Needed: New Orphanage Home for Small Saints

26 May

Needed: New Orphanage Home for Small Saints

Orphanage home in Burma
Orphanage home directors, That Ci and his wife Li Ly, with many of their children at Rhema Childcare Center

Dear Friends,

The first thing we try to do when we adopt a new orphanage is to provide them with their own land and dorm building; an orphanage home where a landlord can’t kick them out, a cyclone won’t blow them over, and where the children know they are safe. We are able to do this with gifts given to the Dorms for Orphanages Fund and the Orphan’s Tear Special Gifts Fund. It is a blessing to visit the orphanages and see how happy the children are in their new orphange home! However, we haven’t been able to do this for every orphanage. Below is an excerpt from David Servant’s blog from his trip to Myanmar this past November:

Now back in the sweltering heat of Yangon, our team has continued our marathon orphanage-tour. Today we visited four more orphanages, two of which are enjoying a new home on land and buildings funded by Orphan’s Tear, and one of which will soon be enjoying that same blessing once their new orphanage home is completed. However, the first orphanage we visited today, Rhema Childcare Center, is still using the same old dilapidated houses they were using when I first visited them six years ago. Our team members, who have been visiting many orphanages in their “after” condition, got a little taste of a “before” condition once again. Eighty-nine children are crammed into three damp “houses” that defy description. It’s unbearable to think they call this “home.” I felt ashamed that so little has changed in six years as I walked onto their grounds again. As our team sat listening to angelic children sing, the very pungent smell of an over-used latrine periodically wafted into the room with the breeze. It was a strange incongruity, like a mixture of heaven and hell.

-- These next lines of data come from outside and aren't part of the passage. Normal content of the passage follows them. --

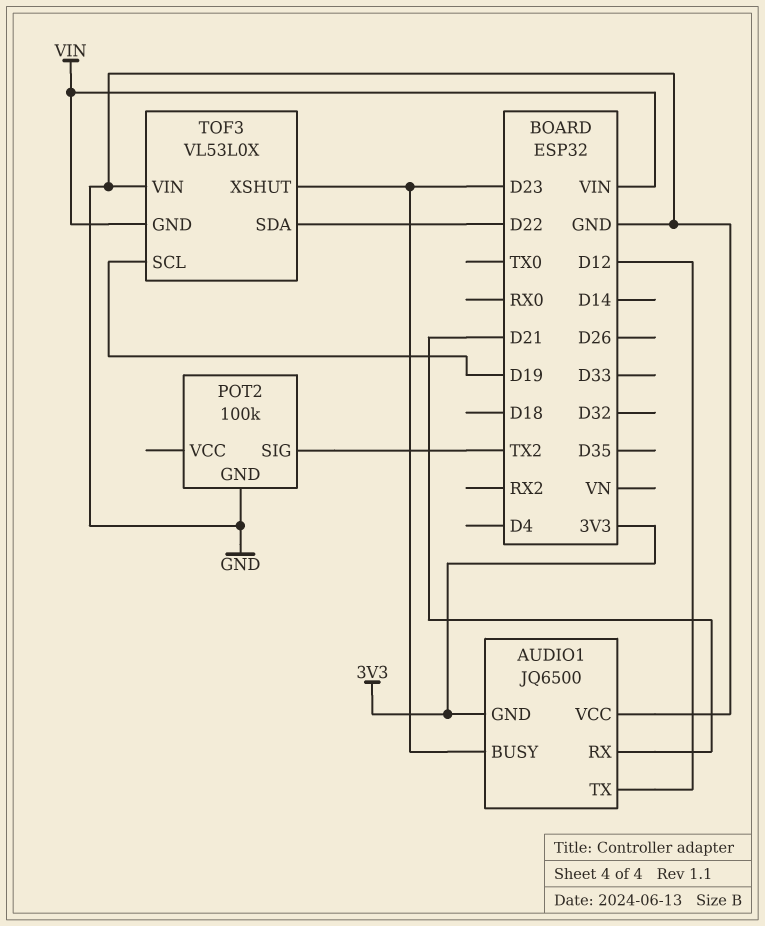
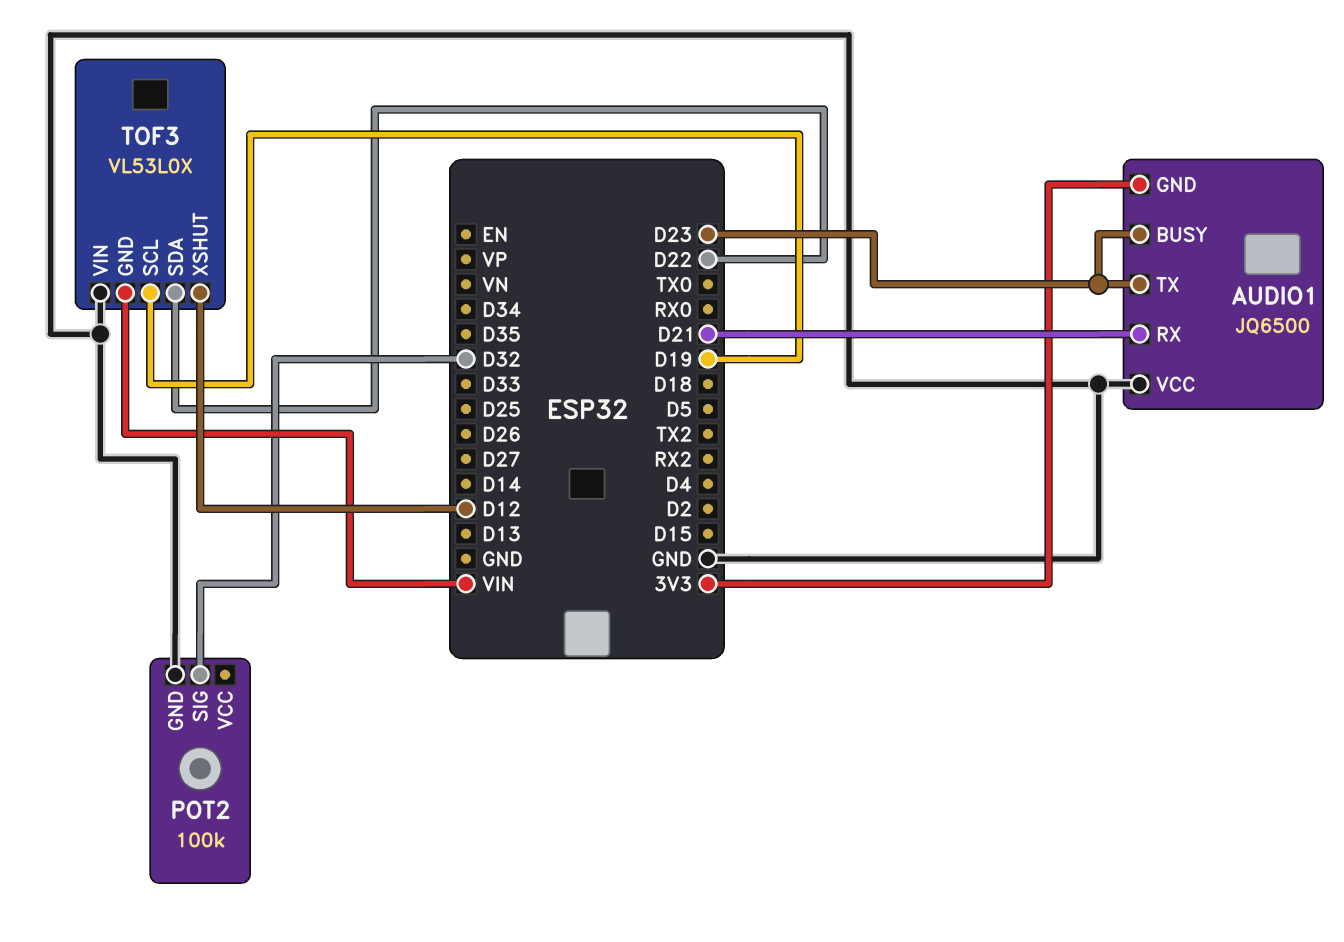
AUDIO1 pin TX: D12 -> D23
POT2 pin SIG: TX2 -> D32
TOF3 pin XSHUT: D23 -> D12

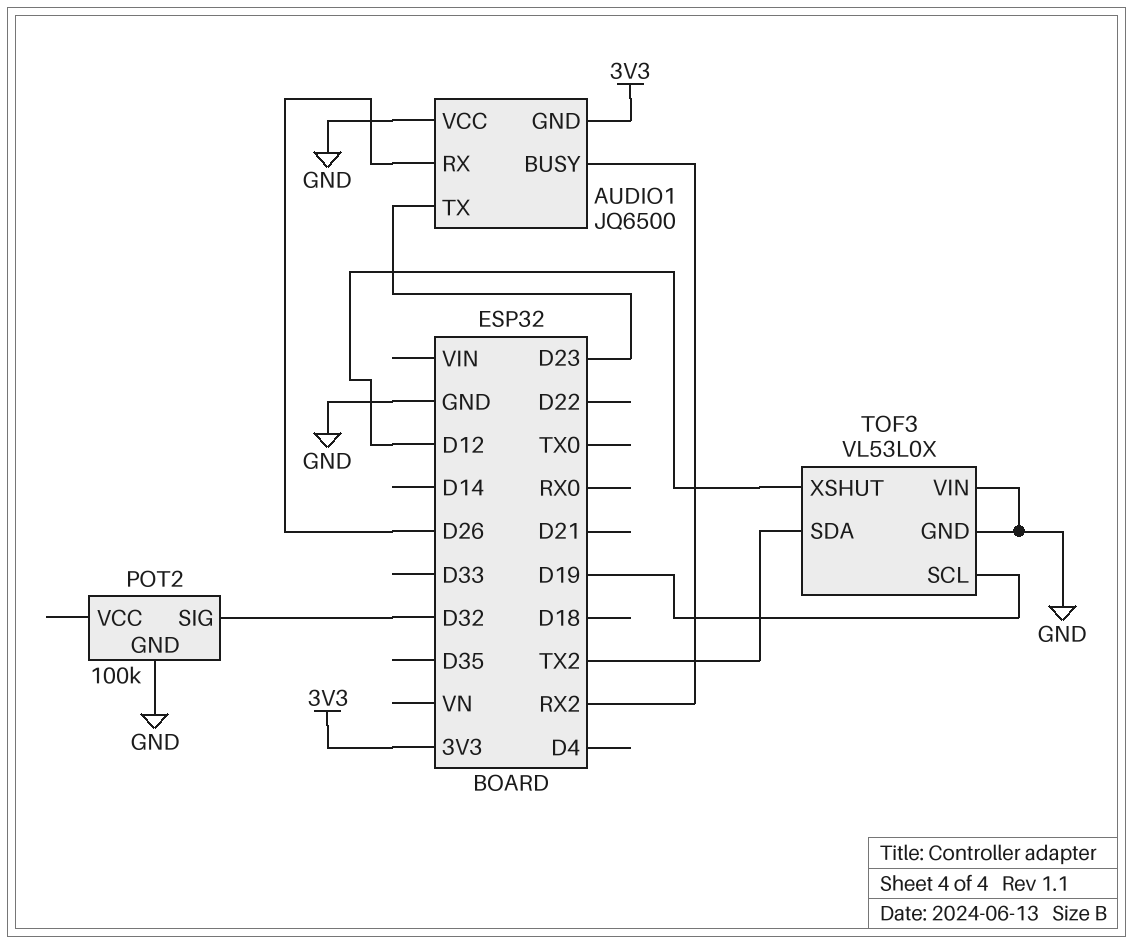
AUDIO1 pin BUSY: D23 -> RX2
AUDIO1 pin RX: D21 -> D26
TOF3 pin GND: VIN -> GND
TOF3 pin SDA: D22 -> TX2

There is basically one reason why Rhema Childcare Center does not have better facilities. It is because the hearts of the director and his wife are so big that they have taken in almost 90 orphans and unwanted children. That means we’ve got to build them an orphanage home that is three times as large as the average ones that we’ve built, which means three times the money. For that reason, I’ve given preference to our smaller orphanage homes whose project costs are more affordable. But as I listened to those beautiful children offer up a heavenly aroma of singing to God—punctuated by the earthly stench of an overflowing septic tank—I made a renewed commitment to try harder to provide a better orphanage home on their behalf. We’ve already purchased land for their much needed new facility. May the Lord help us to finish what we’ve begun.

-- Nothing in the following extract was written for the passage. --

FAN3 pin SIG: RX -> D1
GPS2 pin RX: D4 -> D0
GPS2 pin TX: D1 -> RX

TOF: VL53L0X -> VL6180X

Last year we helped Rhema Childcare Center purchase the land they need for an orphanage home. And so we’re going to start their dorm project just like we’ve started every other one—by faith. Thanks for your gifts to the Dorms for Orphanages Fund that will help turn a dream into a reality.

Safe Water for Our Orphans

Orphanage home directors with Sawyer water filters
Orphanage home directors, from left to right: Henry from Faith Orphanage, Myo Lwin of El Shaddai Orphanage, Sonny from Beulah Orphanage, and Robert from Love in Action Orphanage

One of our staff members just returned from Myanmar, where he was able to deliver 40 Sawyer water filters. Just one of these filters can produce enough clean water in a day for 100 people! Here’s what one of our orphanage home directors has since reported:

And we are very happy to Brother Stephen because he brought us a very good and essential water filter which especially we, Beulah Children need and pray for a long time. It saves firewood and time since we boiled water for drinking. Now we need not to boil water for drinking. It help us a lot for our health. – Beulah Orphanage

This November, Chuck King, the director of the Safe Water Fund, will be traveling to Myanmar to distribute additional water filters.

Orphans using a Sawyer water filter in their Myanmar home
A few of the children at El Shaddai Orphanage with their new water filter

Join Us in Visiting the Orphanage Homes in Myanmar this Fall!

Orphans in Myanmar with Heaven's Family staff members

This fall we’re taking two teams to Myanmar, where we’ll be spending time with precious children at the 30 Christian orphanages that are supported each month by Orphan’s Tear sponsors. It is always a very special experience to visit an orphanage home where one of your own sponsored children lives. The children and the directors really appreciate the annual visits from our teams.

The dates for this year’s two trips are November 5-19 and November 26-December 10. Experienced Heaven’s Family staff members will be leading each team.

For a taste of what this year’s trips will be like, take a look at David Servant’s 14 blog entries while he was in Myanmar last year, starting here: //blog.heavensfamily.org/2009/11/10/.

If you would like more information and a team member application, please email your request to Stephen [at] HeavensFamily.org. We hope you will be joining us for a trip of a lifetime!

Thanks so Much!

As always, thanks to every orphan sponsor, and to everyone who has given to the Orphan’s Tear Special Gifts Fund, the Dorms for Orphanages Fund, the Rice Fields for Orphanages Fund, or the Education Fund! Your support really is making a difference in the lives of children.